現在、鹿児島市内の電停は35個以上あるけれど、
創業当時は8個しかなくて、全長も今と比べ物にならないくらい短かったということも知った。

谷山駅から武之橋。

つまりこの谷山駅は今から109年前から、玄関口として機能していたってことか。

すごいなーと興奮していると、近くにもっと興奮している人がいた。

 

 

・・・・母だ。

「おーい!こっち!見て!コーマルーーー!!!」

おいおいおい。。。母上、僕はここにいるじゃないか。
そんなに大きな声で呼ばなくても、大丈夫だって。

40年以上鹿児島に住んでいて、この谷山電停も何度も利用しているというのに、
やたらと写真を撮っている。

さらにあろうことか、駅前で動画撮影まで始めたではあるまいか。

「コーマルー!お願いがあるんだけど・・・あのさ、ちょっとだけ撮影してもらっていい?!自撮りだと限界があって・・」

・・・おいおい、勘弁してくれ。

僕は恥ずかしさのあまり、母から離れて他人のふりをしようと思ったが、

サロンのみんなにさ、ここからお届けしたいのー!この時期どこにも行けないし、ちょっとだけでも鹿児島に旅行した気分を味わってもらえるんじゃないかって思ってさ!」

母はびっくりするほど笑ってた。

「あー!なるほど!いいですねー!」

僕は反射的に、とても明るく前向きに快諾していた。

だって・・・そんなこと言われたら断れないじゃないか。

母がサロンの皆さんを大好きだということも知っているし、サロンの皆さんにパワーをもらっているということも知ってる。

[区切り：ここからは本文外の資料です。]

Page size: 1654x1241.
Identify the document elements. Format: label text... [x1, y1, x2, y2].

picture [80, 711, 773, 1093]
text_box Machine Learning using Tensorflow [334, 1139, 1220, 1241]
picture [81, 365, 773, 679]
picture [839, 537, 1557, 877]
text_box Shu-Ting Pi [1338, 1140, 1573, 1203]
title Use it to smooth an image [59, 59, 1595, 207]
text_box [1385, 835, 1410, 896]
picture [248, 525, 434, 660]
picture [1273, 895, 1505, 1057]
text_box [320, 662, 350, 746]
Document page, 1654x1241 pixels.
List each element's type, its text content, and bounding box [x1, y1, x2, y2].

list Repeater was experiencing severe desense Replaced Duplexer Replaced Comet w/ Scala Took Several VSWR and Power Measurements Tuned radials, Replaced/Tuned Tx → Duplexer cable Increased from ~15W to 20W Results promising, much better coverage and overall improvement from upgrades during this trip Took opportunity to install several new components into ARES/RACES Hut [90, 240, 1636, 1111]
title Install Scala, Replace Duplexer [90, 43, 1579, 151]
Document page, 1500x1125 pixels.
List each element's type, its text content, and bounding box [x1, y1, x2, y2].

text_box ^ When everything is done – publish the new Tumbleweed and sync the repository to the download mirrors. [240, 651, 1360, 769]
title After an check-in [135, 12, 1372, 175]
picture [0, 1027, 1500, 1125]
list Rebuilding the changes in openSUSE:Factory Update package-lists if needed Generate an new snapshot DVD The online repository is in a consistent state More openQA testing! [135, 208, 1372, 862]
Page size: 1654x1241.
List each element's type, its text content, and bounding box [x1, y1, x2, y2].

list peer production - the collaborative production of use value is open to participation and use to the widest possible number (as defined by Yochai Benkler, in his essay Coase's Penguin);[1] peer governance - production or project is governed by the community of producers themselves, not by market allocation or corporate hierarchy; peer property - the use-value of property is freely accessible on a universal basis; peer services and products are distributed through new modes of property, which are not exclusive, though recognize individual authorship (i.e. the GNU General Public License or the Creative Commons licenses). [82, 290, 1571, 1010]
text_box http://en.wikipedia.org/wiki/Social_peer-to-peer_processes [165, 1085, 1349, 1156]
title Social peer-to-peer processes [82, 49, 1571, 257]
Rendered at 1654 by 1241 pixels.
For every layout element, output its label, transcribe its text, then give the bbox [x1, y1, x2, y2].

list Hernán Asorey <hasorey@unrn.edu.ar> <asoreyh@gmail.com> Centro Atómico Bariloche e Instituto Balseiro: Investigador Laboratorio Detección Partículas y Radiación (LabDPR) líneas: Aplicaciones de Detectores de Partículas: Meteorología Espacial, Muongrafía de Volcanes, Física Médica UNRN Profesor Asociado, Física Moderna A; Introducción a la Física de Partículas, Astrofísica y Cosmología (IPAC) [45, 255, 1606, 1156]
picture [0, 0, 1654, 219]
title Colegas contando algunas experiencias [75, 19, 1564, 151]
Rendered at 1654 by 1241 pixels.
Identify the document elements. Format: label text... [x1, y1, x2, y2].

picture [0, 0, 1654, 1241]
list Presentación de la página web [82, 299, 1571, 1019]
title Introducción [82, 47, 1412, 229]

「あまり大きな声出さないでくださいよー!3、2、1、はい、回ったー!」

 

 

「みんな〜!元気ー?!今日は谷山駅にやってきました〜!!!」

 

・・・・(°▽°)💧

あれだけ小さな声でってお願いしたのに・・・。

たった1分。されど1分。

「よくあんなにリポートできますね。恥ずかしくないんですか?」

撮影を終えた後、思わず言わずにはいられなかった。

「うん!こういう仕事してるからねぇ〜!カメラマンしてくれて、ありがとうーー!声、大丈夫だった?小さくなかった?」

 

・・・(°▽°)声は十分大きかったですけど。

すごい。。。母の言葉にも驚きだけど、こうやって、いつも母のリポートを撮影してくれるカメラマンさんやディレクターさんの凄さを思い知った。

技術だけじゃなくて、気持ちの上でも尊敬する。

とにかく、母は楽しそうだった。

母と僕の、ひと夏の電車旅。
こうやって二人で出かけることもそう多くはないだろう。

「想像していた以上に電車旅、楽しいですね。」

僕が呟くと、母はもっと喜んで嬉しそうにしていた。

「え?なんて?もう一回言って〜!!!」

こんなに暑いのに、体を寄せてくる。

「もう言わない。聞こえてるくせにー。」

母の言葉を軽くあしらって、

僕は、次の目的地に向かう準備を整えた。